- Task objective:
Your task is to repeat the entries word for word while leaving out the pictures.
· · · ·
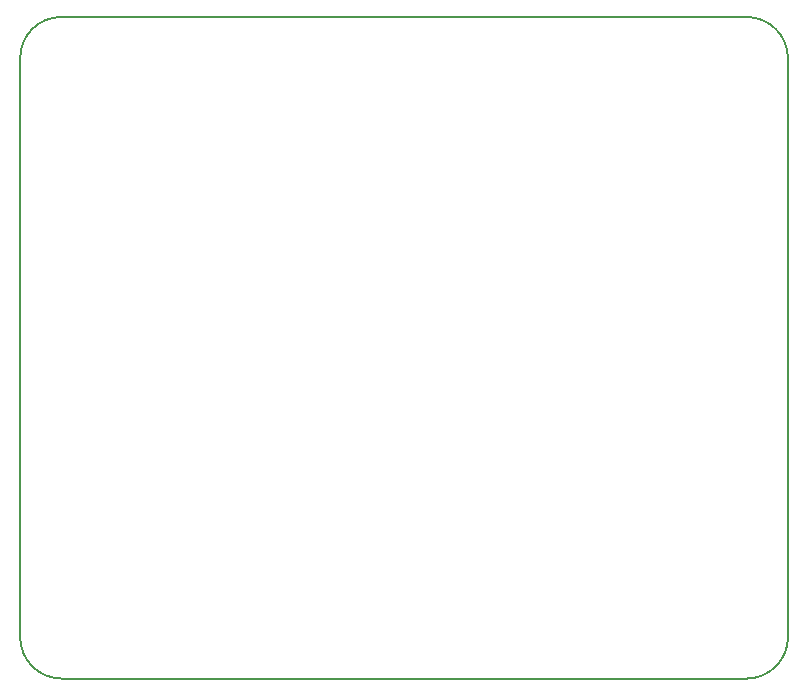
<source format=gko>
G04*
G04 #@! TF.GenerationSoftware,Altium Limited,Altium Designer,18.0.7 (293)*
G04*
G04 Layer_Color=16711935*
%FSLAX25Y25*%
%MOIN*%
G70*
G01*
G75*
%ADD86C,0.00600*%
D86*
X357146Y307900D02*
G03*
X343333Y321713I-13800J13D01*
G01*
X343549Y101201D02*
G03*
X357147Y115014I-203J13799D01*
G01*
X101201Y114797D02*
G03*
X115014Y101200I13799J203D01*
G01*
X114711Y321712D02*
G03*
X101200Y307987I202J-13712D01*
G01*
X115014Y101200D02*
X343333D01*
X101200Y115014D02*
Y308000D01*
X114913Y321700D02*
X343346D01*
X357100Y114967D02*
Y307946D01*
M02*

</source>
· · · ·
- Task result:
<source format=gko>
G04*
G04 #@! TF.GenerationSoftware,Altium Limited,Altium Designer,18.0.7 (293)*
G04*
G04 Layer_Color=16711935*
%FSLAX25Y25*%
%MOIN*%
G70*
G01*
G75*
%ADD86C,0.00600*%
D86*
X357146Y307900D02*
G03*
X343333Y321713I-13800J13D01*
G01*
X343549Y101201D02*
G03*
X357147Y115014I-203J13799D01*
G01*
X101201Y114797D02*
G03*
X115014Y101200I13799J203D01*
G01*
X114711Y321712D02*
G03*
X101200Y307987I202J-13712D01*
G01*
X115014Y101200D02*
X343333D01*
X101200Y115014D02*
Y308000D01*
X114913Y321700D02*
X343346D01*
X357100Y114967D02*
Y307946D01*
M02*

</source>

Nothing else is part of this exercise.